The lame duck session of Congress presents the Senate with an opportunity – and the obligation – to confirm nominees. Speaking on the Senate floor yesterday, Senate Majority Leader Harry Reid and Judiciary Committee Chairman Patrick Leahy both discussed the importance of confirming judicial and executive nominations during the lame duck.
Sen. Reid made clear that the Senate cannot leave town for the year without finishing its work of confirming nominees:
[Although] we have been able to get a lot of judges done, we are going to wind up–by the time the Judiciary Committee continues to do the good work they do, we will probably have over 20 judges who need to be approved this Congress. Postcloture, under the rules we have, there is only 1 hour of time that can be used, so we can get through the judges very quickly. For sub-Cabinet officers it takes 8 hours, and we are normally willing to yield back our time, so 4 hours on every one of those.
We have scores–we are approaching, counting judges and all of the nominations, well over 150 who have been held up, people who have been waiting and waiting. These are jobs that are needed in our country; these are not new positions we have created.
So I would hope we can get past the bitterness that has been created in this body and get the nominations done. There is no reason a judge-to-be should have to wait for all this time, as the Senator from Vermont has indicated, just to get a vote. Whatever he is doing now has been put on hold, and this is throughout the whole government.
So I would hope we can get a lot of these done. If not, we are going to have to spend a lot of time here because we cannot leave this Congress with all these things undone. I hope we can work together, as I have indicated. [emphasis supplied]

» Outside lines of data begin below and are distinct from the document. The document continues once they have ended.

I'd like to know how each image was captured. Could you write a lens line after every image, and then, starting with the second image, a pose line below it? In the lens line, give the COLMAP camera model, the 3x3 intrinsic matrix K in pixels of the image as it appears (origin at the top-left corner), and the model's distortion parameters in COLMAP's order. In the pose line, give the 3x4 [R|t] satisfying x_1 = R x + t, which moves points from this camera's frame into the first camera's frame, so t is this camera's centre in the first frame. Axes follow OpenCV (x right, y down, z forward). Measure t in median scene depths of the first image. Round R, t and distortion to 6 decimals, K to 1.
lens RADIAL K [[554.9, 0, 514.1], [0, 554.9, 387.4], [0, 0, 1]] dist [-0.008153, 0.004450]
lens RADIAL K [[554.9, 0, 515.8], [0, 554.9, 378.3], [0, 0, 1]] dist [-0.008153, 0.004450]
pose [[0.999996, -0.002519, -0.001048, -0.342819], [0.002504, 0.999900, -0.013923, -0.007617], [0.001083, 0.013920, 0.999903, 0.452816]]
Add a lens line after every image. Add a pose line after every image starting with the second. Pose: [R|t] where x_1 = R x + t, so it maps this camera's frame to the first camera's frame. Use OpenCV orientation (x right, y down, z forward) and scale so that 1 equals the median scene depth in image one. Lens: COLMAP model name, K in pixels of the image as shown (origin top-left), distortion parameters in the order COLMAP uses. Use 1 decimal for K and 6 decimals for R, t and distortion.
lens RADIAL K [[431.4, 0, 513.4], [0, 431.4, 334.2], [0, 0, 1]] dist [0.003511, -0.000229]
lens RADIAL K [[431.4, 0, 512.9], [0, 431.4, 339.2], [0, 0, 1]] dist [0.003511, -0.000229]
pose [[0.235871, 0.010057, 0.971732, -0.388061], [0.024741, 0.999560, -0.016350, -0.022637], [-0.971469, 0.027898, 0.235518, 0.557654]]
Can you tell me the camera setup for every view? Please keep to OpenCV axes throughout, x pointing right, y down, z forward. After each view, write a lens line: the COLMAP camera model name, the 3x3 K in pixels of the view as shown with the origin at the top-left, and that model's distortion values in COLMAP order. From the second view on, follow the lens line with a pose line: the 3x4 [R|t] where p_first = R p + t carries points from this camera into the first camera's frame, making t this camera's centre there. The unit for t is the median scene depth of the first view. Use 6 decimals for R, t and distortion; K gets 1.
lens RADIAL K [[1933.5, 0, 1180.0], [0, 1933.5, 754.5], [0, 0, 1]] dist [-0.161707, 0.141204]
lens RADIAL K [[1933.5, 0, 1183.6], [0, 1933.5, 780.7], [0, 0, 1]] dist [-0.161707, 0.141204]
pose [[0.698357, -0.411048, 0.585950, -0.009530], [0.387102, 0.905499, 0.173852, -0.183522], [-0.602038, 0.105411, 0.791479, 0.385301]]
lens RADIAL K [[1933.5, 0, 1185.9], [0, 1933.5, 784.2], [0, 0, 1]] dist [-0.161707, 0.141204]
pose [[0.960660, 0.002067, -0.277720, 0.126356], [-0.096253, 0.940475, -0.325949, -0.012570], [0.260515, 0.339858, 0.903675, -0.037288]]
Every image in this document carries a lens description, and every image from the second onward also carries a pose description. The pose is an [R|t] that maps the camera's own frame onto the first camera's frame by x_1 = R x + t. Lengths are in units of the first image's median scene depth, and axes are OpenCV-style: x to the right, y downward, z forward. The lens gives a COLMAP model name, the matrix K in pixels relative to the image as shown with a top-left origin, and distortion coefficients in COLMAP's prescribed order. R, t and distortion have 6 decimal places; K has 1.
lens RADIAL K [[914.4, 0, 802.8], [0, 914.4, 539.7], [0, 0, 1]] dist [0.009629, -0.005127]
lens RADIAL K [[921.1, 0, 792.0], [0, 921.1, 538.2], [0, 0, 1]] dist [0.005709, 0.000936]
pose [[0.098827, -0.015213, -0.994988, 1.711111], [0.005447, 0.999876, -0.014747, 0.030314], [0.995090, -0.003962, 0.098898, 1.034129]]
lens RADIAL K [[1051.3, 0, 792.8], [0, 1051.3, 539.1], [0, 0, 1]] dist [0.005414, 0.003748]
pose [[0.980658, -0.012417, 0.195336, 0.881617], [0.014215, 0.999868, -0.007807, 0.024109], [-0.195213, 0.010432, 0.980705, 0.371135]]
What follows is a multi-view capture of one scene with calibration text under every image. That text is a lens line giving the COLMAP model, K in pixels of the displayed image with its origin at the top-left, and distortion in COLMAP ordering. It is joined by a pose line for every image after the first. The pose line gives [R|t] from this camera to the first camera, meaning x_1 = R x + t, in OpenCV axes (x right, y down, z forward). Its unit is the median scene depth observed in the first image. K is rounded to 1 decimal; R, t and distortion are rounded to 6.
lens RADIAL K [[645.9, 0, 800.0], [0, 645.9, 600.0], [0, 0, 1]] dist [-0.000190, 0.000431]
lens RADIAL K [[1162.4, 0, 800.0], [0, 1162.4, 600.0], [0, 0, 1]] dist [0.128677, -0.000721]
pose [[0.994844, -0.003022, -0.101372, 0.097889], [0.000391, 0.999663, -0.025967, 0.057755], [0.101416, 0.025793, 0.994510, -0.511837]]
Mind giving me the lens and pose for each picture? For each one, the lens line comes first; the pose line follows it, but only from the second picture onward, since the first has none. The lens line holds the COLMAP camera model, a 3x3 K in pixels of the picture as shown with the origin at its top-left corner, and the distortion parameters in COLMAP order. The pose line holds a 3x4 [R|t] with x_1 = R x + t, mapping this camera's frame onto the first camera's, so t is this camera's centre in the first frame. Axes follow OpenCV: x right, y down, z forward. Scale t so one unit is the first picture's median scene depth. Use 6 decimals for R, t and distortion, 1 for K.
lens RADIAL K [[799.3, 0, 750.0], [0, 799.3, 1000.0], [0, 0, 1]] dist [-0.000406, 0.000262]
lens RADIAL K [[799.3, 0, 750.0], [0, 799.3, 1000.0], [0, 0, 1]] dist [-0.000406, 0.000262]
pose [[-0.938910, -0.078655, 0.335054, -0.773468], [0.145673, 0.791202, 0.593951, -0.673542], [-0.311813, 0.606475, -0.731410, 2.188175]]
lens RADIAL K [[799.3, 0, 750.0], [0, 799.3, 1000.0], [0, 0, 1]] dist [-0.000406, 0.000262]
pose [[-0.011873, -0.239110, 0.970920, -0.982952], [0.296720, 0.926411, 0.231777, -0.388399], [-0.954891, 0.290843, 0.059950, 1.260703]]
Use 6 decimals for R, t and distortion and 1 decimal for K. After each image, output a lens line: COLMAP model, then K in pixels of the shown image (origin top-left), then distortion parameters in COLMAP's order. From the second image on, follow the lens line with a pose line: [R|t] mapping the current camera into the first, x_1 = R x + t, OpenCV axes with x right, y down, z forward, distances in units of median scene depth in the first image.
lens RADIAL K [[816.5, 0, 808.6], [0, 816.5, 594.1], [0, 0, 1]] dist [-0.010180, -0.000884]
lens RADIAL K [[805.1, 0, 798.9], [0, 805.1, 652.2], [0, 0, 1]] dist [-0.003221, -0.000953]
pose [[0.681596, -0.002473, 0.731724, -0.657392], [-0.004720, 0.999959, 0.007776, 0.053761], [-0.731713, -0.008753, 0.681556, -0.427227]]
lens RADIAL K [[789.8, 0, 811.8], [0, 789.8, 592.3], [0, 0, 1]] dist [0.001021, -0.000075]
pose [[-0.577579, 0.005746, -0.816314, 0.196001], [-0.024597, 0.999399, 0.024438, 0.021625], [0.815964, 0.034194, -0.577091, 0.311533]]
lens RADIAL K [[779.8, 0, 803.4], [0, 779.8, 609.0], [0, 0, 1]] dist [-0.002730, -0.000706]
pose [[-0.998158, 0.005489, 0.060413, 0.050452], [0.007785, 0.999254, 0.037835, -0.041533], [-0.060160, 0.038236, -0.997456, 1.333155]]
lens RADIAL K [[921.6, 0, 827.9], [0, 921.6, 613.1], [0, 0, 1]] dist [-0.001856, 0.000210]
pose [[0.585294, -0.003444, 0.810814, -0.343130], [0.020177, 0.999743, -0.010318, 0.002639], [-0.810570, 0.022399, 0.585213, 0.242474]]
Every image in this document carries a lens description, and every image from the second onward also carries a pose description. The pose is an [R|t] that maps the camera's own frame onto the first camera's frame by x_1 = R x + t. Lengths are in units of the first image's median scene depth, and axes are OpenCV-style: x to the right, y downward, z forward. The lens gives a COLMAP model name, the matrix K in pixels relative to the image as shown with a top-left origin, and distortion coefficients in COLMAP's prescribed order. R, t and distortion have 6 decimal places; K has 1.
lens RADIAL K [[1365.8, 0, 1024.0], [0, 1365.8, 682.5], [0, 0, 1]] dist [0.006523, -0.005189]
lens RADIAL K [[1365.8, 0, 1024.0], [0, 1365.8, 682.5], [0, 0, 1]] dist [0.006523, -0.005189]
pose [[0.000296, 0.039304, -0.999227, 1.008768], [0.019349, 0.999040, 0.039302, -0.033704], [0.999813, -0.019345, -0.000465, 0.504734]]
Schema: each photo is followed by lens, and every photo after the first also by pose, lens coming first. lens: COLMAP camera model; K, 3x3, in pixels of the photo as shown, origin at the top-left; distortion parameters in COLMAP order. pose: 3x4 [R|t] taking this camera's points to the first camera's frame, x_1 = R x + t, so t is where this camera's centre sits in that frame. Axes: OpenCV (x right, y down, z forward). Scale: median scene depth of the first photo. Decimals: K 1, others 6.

So let us work together as we have in past lame duck sessions to get these nominees confirmed and serving their communities. In 2002, after the midterm elections, Senate Democrats worked to confirm all 20 of President Bush's judicial nominees pending on the Executive Calendar all but one by voice vote. In the 2006 lame duck session, after Senate Democrats won the majority in the elections, Democrats agreed to confirm all 14 of President Bush's judicial nominations pending on the Executive Calendar, but this package was blocked by a Republican Senator. In the most recent lame duck sessions, in 2010 and 2012, a total of 32 judicial nominees were confirmed. We should do the same now.
There is simply no legitimate reason not to hold confirmation votes on so many nominees who have been fully vetted and approved in committee. We need a government that functions, and we cannot have that if vital judicial and executive positions are left unfilled. America can do better than that.